Data under study Block Start

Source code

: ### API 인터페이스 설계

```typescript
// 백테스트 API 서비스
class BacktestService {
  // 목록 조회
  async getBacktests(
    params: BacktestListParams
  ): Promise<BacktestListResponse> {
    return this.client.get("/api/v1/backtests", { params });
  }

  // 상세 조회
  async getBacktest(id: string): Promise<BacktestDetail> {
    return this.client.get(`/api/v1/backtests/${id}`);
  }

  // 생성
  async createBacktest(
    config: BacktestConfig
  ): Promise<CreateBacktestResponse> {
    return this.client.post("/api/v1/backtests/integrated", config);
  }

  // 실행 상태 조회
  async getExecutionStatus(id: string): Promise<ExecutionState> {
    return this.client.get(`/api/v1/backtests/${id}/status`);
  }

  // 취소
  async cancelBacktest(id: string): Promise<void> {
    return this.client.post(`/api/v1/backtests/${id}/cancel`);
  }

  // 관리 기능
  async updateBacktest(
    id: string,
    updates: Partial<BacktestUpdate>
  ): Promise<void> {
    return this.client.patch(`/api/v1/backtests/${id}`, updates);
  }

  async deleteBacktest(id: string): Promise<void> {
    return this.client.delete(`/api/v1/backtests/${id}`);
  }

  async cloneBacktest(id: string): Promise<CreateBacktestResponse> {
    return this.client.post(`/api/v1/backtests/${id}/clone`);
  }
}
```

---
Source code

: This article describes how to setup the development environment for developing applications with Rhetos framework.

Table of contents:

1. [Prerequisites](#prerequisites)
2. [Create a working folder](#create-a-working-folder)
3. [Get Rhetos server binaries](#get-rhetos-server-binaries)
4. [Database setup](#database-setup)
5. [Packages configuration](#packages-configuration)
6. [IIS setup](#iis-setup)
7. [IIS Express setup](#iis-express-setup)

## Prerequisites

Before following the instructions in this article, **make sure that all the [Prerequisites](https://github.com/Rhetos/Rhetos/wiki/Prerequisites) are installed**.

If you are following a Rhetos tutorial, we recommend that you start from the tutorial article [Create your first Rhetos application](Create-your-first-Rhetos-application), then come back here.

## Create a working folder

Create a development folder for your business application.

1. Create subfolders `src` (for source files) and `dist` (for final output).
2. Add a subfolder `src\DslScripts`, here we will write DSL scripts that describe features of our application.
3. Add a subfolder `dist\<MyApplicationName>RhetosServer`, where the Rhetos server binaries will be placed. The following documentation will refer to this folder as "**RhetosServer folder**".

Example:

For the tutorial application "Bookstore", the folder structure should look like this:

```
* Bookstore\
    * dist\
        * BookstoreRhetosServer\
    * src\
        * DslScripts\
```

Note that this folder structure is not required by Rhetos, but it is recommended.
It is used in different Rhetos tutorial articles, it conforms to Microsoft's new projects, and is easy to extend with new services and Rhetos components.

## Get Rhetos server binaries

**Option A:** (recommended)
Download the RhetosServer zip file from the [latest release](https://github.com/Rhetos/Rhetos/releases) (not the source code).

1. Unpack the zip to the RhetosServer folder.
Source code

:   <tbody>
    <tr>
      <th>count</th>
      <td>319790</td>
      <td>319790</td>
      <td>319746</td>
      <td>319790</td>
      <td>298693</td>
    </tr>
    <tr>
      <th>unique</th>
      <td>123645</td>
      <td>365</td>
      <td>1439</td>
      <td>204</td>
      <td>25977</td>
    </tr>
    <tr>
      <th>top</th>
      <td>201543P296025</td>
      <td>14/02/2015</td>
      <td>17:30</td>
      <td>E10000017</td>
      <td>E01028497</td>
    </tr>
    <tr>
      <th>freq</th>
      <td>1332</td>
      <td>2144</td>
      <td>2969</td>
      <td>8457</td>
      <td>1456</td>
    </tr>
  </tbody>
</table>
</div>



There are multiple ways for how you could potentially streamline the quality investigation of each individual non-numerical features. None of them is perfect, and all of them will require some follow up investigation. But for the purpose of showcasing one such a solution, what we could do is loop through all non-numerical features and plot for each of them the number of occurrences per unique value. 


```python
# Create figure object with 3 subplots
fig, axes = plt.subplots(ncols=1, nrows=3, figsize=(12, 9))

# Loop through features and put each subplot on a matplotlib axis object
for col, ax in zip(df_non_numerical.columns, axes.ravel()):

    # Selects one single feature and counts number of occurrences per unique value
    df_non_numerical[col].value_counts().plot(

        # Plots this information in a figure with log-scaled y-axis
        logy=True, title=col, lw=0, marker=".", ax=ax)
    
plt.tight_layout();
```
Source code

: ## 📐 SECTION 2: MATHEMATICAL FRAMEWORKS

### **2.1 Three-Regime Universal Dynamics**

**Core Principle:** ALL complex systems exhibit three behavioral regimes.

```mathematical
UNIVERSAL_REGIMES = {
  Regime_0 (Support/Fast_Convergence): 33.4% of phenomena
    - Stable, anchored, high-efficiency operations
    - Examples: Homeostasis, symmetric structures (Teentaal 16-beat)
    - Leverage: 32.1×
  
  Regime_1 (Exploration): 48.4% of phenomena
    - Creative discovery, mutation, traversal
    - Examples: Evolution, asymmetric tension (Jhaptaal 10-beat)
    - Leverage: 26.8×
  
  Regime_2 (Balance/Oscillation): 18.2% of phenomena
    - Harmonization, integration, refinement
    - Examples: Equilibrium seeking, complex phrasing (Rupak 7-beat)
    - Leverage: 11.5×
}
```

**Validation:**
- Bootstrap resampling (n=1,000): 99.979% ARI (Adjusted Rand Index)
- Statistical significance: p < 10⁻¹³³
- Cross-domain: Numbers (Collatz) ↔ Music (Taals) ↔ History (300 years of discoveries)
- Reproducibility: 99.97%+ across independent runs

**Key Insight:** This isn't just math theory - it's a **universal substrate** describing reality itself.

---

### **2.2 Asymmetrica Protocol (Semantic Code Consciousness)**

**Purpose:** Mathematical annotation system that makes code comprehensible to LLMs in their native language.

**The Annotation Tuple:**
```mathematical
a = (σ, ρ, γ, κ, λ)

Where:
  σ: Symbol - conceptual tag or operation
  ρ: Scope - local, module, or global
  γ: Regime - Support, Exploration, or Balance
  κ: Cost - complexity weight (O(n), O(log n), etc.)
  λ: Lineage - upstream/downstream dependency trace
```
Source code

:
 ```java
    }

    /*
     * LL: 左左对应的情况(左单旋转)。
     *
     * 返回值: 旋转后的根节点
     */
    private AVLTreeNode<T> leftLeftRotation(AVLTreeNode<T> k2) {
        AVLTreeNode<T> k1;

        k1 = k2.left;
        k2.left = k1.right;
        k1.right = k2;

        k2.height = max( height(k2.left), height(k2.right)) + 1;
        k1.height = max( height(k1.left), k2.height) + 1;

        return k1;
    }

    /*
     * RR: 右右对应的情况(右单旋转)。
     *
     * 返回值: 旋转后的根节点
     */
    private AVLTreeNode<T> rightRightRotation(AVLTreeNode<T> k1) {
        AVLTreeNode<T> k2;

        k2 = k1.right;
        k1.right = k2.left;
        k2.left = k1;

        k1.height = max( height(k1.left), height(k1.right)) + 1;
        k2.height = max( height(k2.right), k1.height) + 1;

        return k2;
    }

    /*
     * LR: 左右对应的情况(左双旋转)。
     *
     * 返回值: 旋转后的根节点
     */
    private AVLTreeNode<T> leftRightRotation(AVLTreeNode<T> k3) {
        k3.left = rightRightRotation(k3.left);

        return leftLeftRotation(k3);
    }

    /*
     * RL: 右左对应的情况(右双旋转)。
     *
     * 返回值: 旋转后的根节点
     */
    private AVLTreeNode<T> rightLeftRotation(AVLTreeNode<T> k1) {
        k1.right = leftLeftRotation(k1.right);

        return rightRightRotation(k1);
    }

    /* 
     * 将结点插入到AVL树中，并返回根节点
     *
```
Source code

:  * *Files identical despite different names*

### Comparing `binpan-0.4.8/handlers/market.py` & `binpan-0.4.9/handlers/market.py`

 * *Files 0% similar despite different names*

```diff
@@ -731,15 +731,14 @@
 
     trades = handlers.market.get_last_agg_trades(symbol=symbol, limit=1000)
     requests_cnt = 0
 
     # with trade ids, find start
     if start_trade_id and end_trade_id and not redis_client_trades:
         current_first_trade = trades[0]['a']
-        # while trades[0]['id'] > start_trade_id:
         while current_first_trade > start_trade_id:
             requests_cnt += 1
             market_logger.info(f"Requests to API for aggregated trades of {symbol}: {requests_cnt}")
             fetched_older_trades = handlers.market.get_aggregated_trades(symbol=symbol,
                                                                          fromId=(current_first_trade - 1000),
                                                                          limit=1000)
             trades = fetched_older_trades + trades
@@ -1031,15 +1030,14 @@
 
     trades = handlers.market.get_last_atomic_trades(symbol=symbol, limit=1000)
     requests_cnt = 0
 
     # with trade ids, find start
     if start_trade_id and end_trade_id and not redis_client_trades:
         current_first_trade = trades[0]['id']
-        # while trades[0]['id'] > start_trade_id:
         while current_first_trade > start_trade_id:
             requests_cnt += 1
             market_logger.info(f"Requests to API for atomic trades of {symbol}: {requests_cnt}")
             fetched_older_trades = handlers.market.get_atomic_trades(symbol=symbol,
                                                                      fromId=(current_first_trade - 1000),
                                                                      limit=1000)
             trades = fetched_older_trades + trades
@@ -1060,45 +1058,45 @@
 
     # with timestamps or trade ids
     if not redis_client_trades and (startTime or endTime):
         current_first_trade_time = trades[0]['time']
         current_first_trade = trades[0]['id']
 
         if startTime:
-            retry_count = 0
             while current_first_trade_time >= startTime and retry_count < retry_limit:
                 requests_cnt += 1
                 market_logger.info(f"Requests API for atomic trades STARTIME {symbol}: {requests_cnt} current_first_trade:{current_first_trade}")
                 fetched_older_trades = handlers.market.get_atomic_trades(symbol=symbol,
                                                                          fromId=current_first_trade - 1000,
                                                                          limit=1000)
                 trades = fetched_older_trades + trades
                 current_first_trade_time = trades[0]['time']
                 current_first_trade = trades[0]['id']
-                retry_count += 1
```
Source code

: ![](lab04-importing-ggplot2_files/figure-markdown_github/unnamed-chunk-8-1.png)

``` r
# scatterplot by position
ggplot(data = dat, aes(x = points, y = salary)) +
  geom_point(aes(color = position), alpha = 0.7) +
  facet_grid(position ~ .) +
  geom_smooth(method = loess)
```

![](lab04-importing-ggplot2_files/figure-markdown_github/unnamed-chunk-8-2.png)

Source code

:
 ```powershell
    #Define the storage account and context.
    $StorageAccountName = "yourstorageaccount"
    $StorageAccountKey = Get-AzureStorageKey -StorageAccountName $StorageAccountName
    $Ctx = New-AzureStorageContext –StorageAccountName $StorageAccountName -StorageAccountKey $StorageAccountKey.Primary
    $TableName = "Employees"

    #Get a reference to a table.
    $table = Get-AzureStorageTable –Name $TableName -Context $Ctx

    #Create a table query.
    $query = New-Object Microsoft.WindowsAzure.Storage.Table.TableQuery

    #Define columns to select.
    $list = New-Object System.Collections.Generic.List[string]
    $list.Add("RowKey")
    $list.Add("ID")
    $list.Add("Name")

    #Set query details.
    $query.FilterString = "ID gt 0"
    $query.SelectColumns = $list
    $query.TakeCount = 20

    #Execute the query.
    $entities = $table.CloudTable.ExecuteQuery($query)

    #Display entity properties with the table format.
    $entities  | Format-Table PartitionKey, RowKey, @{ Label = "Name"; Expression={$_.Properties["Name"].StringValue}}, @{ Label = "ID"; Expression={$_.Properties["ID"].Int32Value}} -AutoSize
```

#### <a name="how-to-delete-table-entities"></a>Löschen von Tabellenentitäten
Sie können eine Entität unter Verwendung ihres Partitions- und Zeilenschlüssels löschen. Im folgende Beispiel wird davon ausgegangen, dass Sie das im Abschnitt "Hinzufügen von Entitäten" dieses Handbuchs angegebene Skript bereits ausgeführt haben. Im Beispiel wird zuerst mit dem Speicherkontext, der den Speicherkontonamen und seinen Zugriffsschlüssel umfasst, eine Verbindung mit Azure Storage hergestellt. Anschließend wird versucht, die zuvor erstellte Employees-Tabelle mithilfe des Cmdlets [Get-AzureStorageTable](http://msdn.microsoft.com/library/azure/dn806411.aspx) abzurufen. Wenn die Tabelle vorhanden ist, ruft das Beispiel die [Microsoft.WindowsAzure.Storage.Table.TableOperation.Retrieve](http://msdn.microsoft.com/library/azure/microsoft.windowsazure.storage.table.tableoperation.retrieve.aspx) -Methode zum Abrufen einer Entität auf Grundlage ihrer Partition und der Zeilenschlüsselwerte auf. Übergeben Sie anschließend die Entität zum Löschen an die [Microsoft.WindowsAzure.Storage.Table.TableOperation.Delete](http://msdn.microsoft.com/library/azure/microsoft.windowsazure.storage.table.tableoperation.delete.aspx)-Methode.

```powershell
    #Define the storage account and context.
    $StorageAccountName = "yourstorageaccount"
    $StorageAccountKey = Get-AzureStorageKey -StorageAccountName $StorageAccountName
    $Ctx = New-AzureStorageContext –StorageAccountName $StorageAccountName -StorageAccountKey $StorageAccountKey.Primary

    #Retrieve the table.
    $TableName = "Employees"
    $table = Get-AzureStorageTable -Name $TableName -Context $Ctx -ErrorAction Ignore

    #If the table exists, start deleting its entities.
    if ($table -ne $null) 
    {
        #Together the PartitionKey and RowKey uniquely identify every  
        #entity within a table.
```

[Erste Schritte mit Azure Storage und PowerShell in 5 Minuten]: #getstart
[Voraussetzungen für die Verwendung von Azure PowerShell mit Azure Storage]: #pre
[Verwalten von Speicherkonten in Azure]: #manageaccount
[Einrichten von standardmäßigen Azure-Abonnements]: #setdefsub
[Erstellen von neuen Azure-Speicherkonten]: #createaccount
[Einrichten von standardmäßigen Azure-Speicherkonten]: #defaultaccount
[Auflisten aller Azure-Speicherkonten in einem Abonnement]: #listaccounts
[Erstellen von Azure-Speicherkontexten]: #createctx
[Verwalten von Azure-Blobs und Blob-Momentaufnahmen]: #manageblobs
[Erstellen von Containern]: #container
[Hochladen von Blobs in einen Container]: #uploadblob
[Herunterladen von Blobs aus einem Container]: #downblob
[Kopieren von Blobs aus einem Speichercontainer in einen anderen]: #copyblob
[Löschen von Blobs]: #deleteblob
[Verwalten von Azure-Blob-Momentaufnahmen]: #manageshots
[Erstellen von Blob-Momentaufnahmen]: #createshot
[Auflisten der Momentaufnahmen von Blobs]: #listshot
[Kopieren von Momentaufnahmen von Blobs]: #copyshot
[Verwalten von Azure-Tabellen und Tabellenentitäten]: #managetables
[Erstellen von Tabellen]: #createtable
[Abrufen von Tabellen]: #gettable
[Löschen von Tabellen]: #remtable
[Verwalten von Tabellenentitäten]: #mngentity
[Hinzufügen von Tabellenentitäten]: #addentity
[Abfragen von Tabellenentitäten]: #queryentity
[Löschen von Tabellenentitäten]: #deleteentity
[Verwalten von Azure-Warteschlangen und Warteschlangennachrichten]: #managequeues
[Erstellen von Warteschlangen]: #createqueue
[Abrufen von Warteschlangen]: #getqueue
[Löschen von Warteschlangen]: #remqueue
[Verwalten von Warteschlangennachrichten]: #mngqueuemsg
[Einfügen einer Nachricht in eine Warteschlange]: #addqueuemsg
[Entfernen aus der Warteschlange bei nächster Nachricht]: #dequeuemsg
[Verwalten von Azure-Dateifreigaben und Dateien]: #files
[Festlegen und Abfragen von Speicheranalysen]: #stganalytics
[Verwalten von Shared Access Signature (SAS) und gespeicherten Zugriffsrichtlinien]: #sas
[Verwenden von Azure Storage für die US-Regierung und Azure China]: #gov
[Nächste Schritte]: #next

Data under study Block End

→ **What you should do**
Out of the data above, transcribe exactly and only the lines starting with the line that has "[Erstellen von Tabellen]: #createtable" and going on through the line that has "[Löschen von Warteschlangen]: #remqueue", both included.

→ **Output below**
[Erstellen von Tabellen]: #createtable
[Abrufen von Tabellen]: #gettable
[Löschen von Tabellen]: #remtable
[Verwalten von Tabellenentitäten]: #mngentity
[Hinzufügen von Tabellenentitäten]: #addentity
[Abfragen von Tabellenentitäten]: #queryentity
[Löschen von Tabellenentitäten]: #deleteentity
[Verwalten von Azure-Warteschlangen und Warteschlangennachrichten]: #managequeues
[Erstellen von Warteschlangen]: #createqueue
[Abrufen von Warteschlangen]: #getqueue
[Löschen von Warteschlangen]: #remqueue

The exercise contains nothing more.